Intel's X25-M Solid State Drive Reviewed

Intel X25-M SSD: Better by Design?

Here it is, the new X25-M; the name sounds very much like an experimental hypersonic plane. And the analogy isn’t far off, since the new flash SSD provides excellent performance. Intel even titled one of its presentation slides “better by design," which is in fact true for all of the new flash SSDs.

We already mentioned that Intel intends to deliver 250 MB/s of sequential read throughput. While we didn’t see this bandwidth on either of our two different systems, we did measure a constant throughput of roughly 200 MB/s for read operations and more than 70 MB/s for write operations. The transfer diagram (see benchmark section) shows that this throughput is maintained throughout the entire capacity of the unit.

Quantum Leap In Performance?

We double-checked our benchmarks carefully knowing that this product is based on MLC flash memory, which typically shows mediocre application performance and even poor I/O performance. But we weren’t disappointed this time around: the 0.085 ms access time (that’s 85 microseconds) stated by Intel is likely true, as our benchmarks only go down to 0.1 ms. I/O performance, however, was the real eye opener. The X25-M provides at least three times more I/O operations per second for database operations, at least twice the performance for file server scenarios, equal performance for Web server requirements and double the I/O operations per seconds for workstation applications. This all relates to the performance shown by the Samsung 64 GB SSD SATA-2. In an ideal case, which means low command queue depths, the Intel drive is 9x faster for databases, 3x faster for file servers, 20% faster in Web servers and gives 2.5x performance for workstations.

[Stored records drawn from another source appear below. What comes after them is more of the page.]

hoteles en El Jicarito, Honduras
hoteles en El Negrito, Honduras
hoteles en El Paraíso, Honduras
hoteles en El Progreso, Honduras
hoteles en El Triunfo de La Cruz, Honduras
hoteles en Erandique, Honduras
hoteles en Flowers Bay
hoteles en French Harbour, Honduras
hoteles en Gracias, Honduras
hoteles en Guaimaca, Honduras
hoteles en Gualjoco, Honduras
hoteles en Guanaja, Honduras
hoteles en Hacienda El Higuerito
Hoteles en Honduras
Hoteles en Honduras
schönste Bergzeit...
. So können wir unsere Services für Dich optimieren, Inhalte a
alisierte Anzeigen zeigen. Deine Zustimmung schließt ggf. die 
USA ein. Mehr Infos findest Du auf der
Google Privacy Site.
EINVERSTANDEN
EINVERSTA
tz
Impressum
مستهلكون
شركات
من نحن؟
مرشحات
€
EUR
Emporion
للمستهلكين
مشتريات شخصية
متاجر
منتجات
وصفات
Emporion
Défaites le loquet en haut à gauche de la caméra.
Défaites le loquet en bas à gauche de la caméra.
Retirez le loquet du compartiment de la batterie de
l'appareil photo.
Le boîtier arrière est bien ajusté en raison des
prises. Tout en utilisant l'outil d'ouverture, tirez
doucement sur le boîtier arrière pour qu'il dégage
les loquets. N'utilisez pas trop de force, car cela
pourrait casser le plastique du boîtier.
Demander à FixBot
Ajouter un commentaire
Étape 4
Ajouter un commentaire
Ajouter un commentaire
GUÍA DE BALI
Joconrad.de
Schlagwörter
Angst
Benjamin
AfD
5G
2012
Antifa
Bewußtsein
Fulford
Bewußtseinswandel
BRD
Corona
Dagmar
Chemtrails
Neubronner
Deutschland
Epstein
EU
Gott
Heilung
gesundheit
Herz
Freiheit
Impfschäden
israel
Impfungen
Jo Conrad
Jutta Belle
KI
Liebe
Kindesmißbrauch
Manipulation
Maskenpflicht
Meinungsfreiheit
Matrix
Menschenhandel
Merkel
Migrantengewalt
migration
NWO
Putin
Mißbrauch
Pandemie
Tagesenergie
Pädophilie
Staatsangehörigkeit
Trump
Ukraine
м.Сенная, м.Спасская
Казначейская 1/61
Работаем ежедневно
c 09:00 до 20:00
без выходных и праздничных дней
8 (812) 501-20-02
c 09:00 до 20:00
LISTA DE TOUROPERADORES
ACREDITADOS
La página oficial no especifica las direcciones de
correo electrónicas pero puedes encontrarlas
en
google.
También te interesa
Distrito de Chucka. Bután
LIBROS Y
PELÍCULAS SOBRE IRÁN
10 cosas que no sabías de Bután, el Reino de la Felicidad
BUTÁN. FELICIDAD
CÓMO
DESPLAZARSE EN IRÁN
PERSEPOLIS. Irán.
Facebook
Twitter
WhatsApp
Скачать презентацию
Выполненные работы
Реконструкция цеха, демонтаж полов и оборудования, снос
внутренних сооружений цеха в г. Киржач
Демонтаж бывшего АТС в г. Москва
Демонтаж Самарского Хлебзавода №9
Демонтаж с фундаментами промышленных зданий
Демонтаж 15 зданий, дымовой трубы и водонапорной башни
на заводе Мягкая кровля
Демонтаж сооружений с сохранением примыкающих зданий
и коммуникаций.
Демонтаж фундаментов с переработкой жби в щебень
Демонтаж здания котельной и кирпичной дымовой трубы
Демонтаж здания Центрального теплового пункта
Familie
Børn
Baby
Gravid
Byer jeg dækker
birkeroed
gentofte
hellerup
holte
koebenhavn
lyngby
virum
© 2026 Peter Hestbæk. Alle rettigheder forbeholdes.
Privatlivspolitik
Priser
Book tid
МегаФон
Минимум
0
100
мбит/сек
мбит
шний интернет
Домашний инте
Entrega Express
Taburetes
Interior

While throughput and I/O performance are frankly incredible when compared with traditional hard drives, and at least much faster in comparison with Samsung’s SLC-flash based 64 GB SATA-2 drive, the X25-M still isn’t perfect. The PCMark 05 HDD benchmark, which is a good tool to evaluate real-life throughput, confirms the stunning performance in the Windows XP startup benchmark. It is more than twice as fast as the Samsung drive, and more than 13 times faster than a Seagate Momentus 7200.3 2.5” notebook hard drive, which is considered state-of-the-art today. File writes, however, are quicker on the Seagate drive and Samsung’s 64 GB SATA-2 Flash SSD, as these are limited by the 74 MB/s write throughput. Look at the benchmark section to find more results on power consumption and performance per watt in workstation and streaming read workloads, as well as DVD playback power consumption.